The professor of computer science taught machines to read handwriting, laying the groundwork for even more significant advancements in machine learning and artificial intelligence.
So it’s fitting, says Kemper Lewis, dean of UB’s School of Engineering and Applied Sciences (SEAS), that Srihari’s name will be memorialized in, of all places, a conference room.
“Think about what happens in conference rooms. … These are where big problems are tackled, and transformational solutions are envisioned,” Lewis said. “Hari was a visionary, and I’m forever grateful that he was also a colleague.”
113Y Davis Hall will now be known as the Sargur Srihari Conference Room and feature a plaque and other items that commemorate Srihari’s legacy.
Located in SEAS’ signature building, the space was formally dedicated with a ceremony last week attended by Lewis and other university leadership, as well as Srihari’s colleagues, students and family.
“With this dedication, we recognize Hari’s outstanding contributions to our university, and in particular, our School of Engineering and Applied Sciences,” said UB President Satish Tripathi, also a professor of computer science. “This installation shows that Hari’s name will always have a place of prominence in our engineering school, just as his memory will always stay in our hearts.”
The ceremony came two days after the one-year anniversary of Srihari’s death. He died of complications from a glioblastoma at the age of 72.
For Jinhui Xu, professor and chair of the Department of Computer Science and Engineering (CSE), it’s hard to believe that Srihair has already been gone for one year.
“His wisdom and kindness are dearly missed,” Xu said.
Born in Bangalore, India, Srihari devoted 45 years of service to UB and helped establish the university as a leading center for pattern recognition and machine learning. He founded the Center of Excellence for Document Analysis and Research (CEDAR), which received more than $60 million in funding over 25 years.
CEDAR conducted groundbreaking research for the U.S. Postal Service in the 1990s that led to machines reading handwriting on envelopes and paved the way for the handwriting-recognition technology used today in tablets and scanners.
The conference room that now bears Srihari’s name is shared by CEDAR and the Center for Unified Biometrics and Sensors (CUBS).
Srihari would later help machines not only read handwriting, but determine who wrote it. His pioneering computational forensics research led to the first automated system, CEDAR-FOX, for determining whether two handwritten samples came from the same or different writers. This work, which eventually expanded to comparing fingerprints and footwear prints, had wide-ranging implications on criminal justice.
“His work was used everywhere,” Lewis said. “People leveraged it to solve even more complex problems.”
Despite his extensive research, Srihari remained dedicated to teaching, said his wife, Dr. Rohini Srihari, professor and associate chair of CSE.
“I watched him spend hours working on new lecture slides,” Rohini Srihari said. “He loved creating these and it was sometimes difficult to get him away from his desk.”

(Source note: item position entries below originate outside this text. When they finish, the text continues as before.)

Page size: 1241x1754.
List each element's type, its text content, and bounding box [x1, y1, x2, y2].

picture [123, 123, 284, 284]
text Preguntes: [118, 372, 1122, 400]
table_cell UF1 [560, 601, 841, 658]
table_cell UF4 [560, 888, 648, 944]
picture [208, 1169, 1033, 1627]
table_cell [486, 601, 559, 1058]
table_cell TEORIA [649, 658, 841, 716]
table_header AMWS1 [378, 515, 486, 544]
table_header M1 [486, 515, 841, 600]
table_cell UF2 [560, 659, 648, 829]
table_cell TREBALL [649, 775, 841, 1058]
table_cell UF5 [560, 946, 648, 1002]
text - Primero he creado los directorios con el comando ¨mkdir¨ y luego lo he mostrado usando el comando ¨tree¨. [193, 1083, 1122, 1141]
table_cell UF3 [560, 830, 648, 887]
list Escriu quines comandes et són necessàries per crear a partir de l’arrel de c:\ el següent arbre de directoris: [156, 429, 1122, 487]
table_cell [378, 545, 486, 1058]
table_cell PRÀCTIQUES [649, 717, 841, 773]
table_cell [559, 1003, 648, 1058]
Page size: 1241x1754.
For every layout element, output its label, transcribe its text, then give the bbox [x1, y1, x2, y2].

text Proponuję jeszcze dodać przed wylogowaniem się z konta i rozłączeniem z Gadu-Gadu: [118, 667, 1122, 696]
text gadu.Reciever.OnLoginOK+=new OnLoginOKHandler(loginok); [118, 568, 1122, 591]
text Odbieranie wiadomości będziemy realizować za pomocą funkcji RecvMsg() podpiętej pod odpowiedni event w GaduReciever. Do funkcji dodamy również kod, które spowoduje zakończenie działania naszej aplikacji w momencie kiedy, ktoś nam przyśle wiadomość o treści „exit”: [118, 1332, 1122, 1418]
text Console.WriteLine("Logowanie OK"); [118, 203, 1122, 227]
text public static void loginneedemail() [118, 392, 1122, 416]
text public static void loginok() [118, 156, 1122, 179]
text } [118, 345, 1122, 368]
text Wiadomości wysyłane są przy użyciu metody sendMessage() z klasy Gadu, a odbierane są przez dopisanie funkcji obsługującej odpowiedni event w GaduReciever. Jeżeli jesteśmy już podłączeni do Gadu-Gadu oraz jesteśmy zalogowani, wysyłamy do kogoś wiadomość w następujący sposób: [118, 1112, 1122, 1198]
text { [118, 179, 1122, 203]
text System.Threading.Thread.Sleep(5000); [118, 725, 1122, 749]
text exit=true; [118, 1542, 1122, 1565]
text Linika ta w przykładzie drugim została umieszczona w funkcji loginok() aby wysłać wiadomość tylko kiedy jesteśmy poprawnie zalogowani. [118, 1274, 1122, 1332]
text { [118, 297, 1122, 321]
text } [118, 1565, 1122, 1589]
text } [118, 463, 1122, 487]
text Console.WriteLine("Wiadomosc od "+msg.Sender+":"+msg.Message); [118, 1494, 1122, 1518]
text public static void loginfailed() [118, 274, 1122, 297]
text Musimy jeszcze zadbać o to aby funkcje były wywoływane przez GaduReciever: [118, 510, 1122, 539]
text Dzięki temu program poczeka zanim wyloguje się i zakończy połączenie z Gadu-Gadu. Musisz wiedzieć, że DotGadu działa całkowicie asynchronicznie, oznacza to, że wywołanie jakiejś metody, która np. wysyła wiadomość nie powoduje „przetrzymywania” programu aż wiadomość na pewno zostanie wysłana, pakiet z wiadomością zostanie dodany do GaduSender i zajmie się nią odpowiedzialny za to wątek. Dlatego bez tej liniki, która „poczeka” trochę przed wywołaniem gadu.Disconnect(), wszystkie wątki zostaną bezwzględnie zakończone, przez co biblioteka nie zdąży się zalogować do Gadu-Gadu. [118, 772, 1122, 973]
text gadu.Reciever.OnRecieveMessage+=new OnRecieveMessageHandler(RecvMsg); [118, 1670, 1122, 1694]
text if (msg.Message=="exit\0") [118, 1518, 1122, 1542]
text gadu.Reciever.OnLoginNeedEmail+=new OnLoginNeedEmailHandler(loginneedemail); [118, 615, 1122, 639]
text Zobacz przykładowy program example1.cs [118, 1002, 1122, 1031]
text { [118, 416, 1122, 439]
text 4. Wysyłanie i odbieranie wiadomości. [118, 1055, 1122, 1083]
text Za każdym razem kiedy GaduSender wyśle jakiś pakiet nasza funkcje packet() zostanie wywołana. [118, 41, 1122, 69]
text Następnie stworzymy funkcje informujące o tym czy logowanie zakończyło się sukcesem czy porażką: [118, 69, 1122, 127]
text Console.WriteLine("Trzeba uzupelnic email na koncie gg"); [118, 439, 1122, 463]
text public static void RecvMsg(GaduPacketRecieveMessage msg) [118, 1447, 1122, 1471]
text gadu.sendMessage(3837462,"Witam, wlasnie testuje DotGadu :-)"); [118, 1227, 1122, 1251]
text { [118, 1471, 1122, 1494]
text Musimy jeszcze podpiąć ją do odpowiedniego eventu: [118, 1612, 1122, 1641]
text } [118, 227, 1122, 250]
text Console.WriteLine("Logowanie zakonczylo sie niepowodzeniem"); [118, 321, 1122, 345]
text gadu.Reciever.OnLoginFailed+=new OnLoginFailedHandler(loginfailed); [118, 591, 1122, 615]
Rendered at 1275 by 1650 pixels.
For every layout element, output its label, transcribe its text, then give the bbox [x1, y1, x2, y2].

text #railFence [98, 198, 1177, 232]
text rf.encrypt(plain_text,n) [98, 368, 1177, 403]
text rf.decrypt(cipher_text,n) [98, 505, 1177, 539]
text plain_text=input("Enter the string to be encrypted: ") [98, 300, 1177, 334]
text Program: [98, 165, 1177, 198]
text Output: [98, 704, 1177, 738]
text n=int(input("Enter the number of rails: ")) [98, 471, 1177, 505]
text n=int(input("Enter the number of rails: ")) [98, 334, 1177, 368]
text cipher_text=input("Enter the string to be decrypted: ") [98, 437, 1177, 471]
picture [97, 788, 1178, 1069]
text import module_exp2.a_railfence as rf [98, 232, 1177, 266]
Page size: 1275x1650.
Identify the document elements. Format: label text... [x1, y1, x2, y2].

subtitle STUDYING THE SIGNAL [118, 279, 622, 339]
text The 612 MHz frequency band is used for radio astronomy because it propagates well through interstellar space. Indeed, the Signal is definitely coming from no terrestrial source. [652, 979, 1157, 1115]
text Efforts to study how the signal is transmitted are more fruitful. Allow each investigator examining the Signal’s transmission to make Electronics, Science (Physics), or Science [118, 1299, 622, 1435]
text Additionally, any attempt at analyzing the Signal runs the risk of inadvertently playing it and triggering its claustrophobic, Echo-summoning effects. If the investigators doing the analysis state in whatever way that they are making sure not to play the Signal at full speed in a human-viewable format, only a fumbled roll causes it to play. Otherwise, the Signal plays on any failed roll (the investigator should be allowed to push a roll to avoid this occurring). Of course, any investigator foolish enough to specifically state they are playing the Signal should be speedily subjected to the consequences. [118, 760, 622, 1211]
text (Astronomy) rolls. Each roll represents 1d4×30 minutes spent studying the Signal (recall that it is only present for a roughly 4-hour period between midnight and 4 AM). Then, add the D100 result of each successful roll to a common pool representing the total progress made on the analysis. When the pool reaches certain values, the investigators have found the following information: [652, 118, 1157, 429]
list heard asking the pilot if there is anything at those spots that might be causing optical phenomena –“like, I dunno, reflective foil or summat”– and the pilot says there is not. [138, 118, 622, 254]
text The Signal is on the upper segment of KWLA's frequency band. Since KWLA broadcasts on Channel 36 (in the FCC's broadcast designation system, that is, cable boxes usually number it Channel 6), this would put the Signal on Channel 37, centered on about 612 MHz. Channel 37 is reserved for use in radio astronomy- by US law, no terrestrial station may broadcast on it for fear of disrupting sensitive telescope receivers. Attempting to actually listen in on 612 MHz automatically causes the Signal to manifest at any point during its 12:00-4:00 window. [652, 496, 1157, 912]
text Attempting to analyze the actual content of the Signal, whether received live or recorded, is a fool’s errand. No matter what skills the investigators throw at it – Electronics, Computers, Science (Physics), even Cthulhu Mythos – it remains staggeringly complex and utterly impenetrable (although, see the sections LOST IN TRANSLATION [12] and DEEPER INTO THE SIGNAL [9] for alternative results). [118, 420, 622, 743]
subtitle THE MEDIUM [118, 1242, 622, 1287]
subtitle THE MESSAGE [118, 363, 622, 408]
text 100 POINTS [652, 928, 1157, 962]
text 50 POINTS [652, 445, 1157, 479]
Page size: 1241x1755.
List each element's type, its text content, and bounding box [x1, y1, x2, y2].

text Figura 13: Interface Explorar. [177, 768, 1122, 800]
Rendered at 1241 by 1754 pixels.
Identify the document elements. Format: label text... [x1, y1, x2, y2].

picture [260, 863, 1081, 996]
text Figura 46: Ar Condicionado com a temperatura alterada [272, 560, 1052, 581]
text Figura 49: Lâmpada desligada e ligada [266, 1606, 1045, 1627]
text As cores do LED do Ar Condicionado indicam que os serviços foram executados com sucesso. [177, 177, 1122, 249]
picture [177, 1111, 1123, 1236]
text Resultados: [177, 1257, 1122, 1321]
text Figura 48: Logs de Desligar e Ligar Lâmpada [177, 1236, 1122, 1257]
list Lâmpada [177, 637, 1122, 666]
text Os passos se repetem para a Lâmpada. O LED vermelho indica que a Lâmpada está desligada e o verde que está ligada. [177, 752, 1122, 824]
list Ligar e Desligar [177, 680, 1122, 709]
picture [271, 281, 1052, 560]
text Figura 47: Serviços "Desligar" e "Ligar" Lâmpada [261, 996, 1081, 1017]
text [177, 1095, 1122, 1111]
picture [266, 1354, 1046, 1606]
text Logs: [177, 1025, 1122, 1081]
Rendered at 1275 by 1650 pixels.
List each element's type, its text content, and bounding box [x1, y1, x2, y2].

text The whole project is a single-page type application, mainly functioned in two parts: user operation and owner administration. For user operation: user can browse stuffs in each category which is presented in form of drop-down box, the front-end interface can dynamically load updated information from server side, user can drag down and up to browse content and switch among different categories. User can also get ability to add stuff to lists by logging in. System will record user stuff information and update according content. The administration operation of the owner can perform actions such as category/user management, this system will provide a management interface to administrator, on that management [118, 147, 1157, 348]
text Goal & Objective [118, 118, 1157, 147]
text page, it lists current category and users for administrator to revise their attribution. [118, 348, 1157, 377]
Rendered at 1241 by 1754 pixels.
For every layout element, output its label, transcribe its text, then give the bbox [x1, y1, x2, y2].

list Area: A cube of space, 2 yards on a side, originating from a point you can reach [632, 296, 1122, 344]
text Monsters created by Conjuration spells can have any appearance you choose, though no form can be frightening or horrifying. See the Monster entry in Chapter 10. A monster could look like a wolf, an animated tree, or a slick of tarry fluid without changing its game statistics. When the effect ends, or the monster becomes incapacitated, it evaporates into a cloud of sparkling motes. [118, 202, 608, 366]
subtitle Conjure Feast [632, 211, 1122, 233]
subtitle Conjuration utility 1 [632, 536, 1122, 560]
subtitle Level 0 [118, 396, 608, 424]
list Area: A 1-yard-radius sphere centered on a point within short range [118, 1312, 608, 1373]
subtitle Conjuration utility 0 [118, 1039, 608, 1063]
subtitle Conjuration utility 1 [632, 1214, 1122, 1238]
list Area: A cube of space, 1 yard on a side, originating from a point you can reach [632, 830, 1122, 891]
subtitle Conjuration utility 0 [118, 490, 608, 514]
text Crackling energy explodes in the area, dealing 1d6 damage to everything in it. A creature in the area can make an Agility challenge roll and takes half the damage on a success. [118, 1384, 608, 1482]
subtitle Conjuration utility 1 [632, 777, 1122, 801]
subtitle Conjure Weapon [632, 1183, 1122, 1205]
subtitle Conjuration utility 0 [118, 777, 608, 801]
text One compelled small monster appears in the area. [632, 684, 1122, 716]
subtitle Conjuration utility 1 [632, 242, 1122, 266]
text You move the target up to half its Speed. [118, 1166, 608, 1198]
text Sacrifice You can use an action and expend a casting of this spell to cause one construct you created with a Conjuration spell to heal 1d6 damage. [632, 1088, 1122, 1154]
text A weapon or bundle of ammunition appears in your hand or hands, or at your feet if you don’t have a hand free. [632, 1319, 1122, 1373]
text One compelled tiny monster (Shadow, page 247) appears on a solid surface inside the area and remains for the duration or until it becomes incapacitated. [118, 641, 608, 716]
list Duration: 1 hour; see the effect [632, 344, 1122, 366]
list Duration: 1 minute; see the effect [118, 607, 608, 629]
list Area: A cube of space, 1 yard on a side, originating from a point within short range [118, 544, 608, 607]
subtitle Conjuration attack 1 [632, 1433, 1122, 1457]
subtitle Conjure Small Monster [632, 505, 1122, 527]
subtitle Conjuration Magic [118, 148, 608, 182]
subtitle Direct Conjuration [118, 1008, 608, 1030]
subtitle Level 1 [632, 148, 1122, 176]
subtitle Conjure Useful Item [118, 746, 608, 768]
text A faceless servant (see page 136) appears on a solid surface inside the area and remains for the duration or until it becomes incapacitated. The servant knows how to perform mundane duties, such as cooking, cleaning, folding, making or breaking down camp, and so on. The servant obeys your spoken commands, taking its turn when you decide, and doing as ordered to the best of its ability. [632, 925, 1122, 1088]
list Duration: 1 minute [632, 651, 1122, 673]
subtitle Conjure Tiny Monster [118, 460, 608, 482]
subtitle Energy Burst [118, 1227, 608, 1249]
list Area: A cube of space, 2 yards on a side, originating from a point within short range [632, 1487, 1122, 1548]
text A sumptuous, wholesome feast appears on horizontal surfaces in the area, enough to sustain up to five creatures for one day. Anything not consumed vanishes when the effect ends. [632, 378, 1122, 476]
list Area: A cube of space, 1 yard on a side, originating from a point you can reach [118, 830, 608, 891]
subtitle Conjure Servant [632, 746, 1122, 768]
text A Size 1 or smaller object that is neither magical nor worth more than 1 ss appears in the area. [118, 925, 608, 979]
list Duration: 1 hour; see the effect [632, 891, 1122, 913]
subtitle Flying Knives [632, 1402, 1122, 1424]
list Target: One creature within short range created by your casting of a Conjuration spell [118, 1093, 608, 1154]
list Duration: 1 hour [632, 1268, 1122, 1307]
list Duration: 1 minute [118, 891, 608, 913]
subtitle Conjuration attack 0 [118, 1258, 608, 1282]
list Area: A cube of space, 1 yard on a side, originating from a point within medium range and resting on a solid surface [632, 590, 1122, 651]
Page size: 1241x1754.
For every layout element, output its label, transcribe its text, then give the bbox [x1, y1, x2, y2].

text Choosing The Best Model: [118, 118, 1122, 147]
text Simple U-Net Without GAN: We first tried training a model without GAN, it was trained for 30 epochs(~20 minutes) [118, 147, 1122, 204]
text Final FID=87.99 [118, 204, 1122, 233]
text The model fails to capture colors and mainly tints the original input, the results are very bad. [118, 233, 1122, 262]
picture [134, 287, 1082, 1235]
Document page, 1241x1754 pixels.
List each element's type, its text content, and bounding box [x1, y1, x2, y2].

Srihari was equally dedicated to UB. His wife recalled that he had several opportunities to go elsewhere over the years, but enjoyed his work and the company of his colleagues too much to leave.
“He often commented that his professional success may not have been achievable had he been distracted by career moves and chasing new personal opportunities,” Rohini Srihari said.
To honor his dedication, the Sargur N. Srihari Graduate Fellowship in Computer Science and Engineering will be awarded to a student in CSE pursuing a doctorate in machine learning. Donations can be made to the Professor Sargur “Hari” Srihari Memorial Fund.
“We would like to thank all the people who have donated to the endowment fund, including many of Hari’s former students and friends,” Rohini Srihari said. “We hope that students who receive this fellowship demonstrate Hari’s thirst for advancing science.”
UB honored Srihari posthumously with the President’s Medal at the SEAS graduate commencement ceremony last May. A symposium was held on campus in his honor that same month.
Rohini Srihari said she’s glad that this latest honor will ensure her husband is permanently remembered in Davis Hall, but hopes “the real legacy of that room will be that students and faculty will be meeting there long into the future to discuss cutting-edge technologies, building on the work that he accomplished.”